Lines that include the string "none" are the ones to copy from the entries below.
******************************
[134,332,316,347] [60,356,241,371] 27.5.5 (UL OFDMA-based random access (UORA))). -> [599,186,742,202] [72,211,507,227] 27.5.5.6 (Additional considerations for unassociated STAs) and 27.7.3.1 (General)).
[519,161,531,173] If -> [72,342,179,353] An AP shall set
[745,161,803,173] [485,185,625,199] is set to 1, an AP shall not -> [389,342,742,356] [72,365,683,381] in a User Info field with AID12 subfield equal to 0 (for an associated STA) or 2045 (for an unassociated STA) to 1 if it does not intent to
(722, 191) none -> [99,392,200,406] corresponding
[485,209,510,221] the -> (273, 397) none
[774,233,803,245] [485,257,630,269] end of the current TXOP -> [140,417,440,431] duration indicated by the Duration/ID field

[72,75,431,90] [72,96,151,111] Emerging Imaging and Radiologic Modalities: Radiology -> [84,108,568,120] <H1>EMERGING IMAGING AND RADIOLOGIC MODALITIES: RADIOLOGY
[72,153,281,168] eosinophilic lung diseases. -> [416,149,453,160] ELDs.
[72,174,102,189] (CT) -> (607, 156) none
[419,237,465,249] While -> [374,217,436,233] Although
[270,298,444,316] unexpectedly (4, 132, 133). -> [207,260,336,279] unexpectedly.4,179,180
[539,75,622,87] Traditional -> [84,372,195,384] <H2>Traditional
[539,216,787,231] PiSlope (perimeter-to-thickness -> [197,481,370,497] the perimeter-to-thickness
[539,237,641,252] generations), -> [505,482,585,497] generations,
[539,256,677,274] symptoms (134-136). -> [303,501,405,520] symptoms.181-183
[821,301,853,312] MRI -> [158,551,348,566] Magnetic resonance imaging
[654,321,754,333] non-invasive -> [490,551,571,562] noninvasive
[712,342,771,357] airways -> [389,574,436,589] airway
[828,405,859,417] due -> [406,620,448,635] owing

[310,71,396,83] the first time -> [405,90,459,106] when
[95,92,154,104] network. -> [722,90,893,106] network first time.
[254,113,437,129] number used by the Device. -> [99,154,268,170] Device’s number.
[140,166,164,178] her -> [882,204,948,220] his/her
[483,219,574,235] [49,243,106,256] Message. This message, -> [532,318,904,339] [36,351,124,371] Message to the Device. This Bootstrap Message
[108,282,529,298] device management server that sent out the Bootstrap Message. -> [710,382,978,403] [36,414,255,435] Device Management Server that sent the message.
******************************
[Solution for this problem]
(722, 191) none -> [99,392,200,406] corresponding
[485,209,510,221] the -> (273, 397) none
[72,174,102,189] (CT) -> (607, 156) none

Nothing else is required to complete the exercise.